→ **EXERCISE PROMPT**
Rewrite the listing below, changing "top-left" to "upper-left" and leaving everything else as it is. Omit the pictures from your answer.

=== Section Start ===

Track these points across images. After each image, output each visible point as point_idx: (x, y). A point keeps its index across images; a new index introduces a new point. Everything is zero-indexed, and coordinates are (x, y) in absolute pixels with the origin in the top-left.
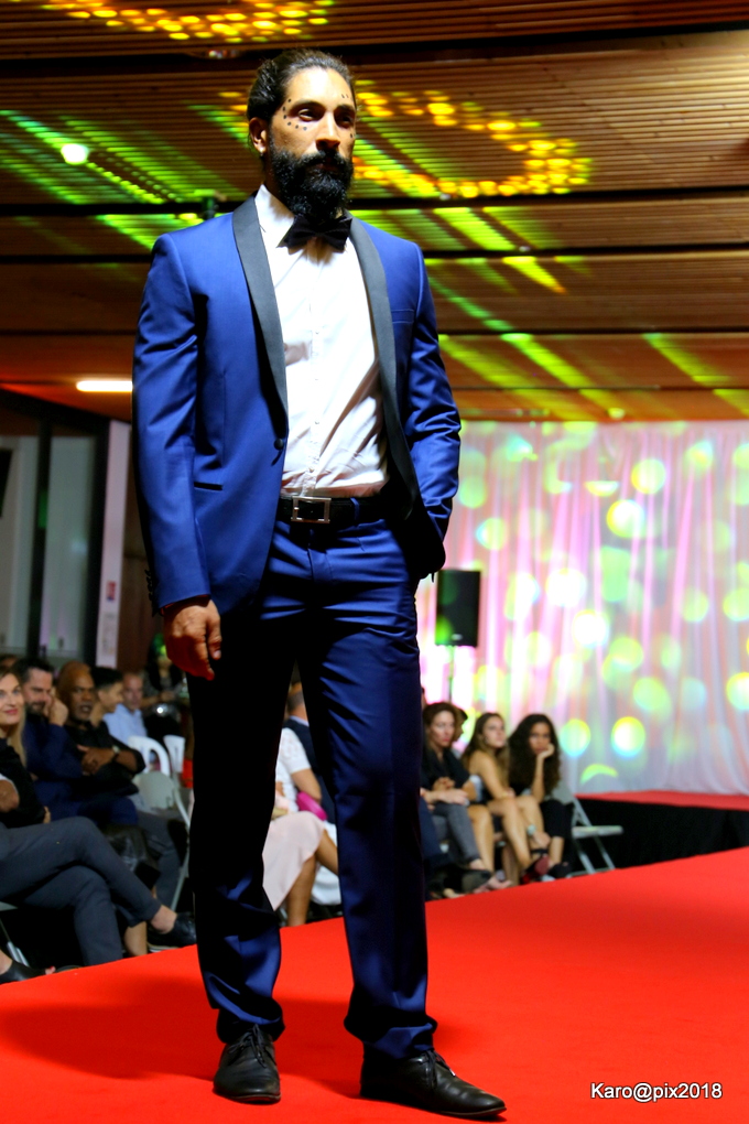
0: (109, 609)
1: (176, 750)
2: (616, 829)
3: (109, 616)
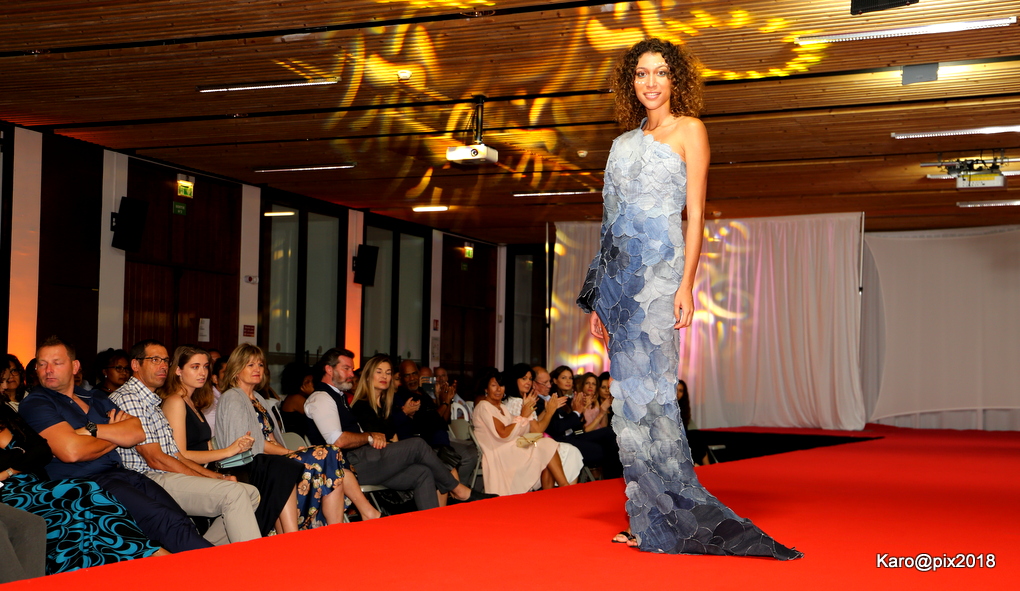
0: (435, 334)
2: (723, 447)
3: (435, 339)
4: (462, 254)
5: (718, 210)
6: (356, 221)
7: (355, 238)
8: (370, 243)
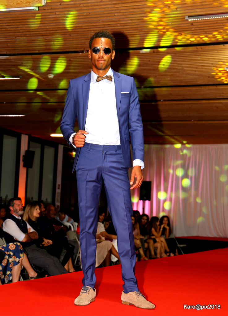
0: (58, 191)
1: (75, 226)
2: (185, 245)
3: (58, 193)
4: (72, 155)
5: (185, 140)
6: (25, 139)
7: (24, 147)
8: (31, 149)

=== Section End ===

→ **ANSWER SECTION**
Track these points across images. After each image, output each visible point as point_idx: (x, y). A point keeps its index across images; a new index introduces a new point. Everything is zero-indexed, and coordinates are (x, y) in absolute pixels with the origin in the upper-left.
0: (109, 609)
1: (176, 750)
2: (616, 829)
3: (109, 616)
0: (435, 334)
2: (723, 447)
3: (435, 339)
4: (462, 254)
5: (718, 210)
6: (356, 221)
7: (355, 238)
8: (370, 243)
0: (58, 191)
1: (75, 226)
2: (185, 245)
3: (58, 193)
4: (72, 155)
5: (185, 140)
6: (25, 139)
7: (24, 147)
8: (31, 149)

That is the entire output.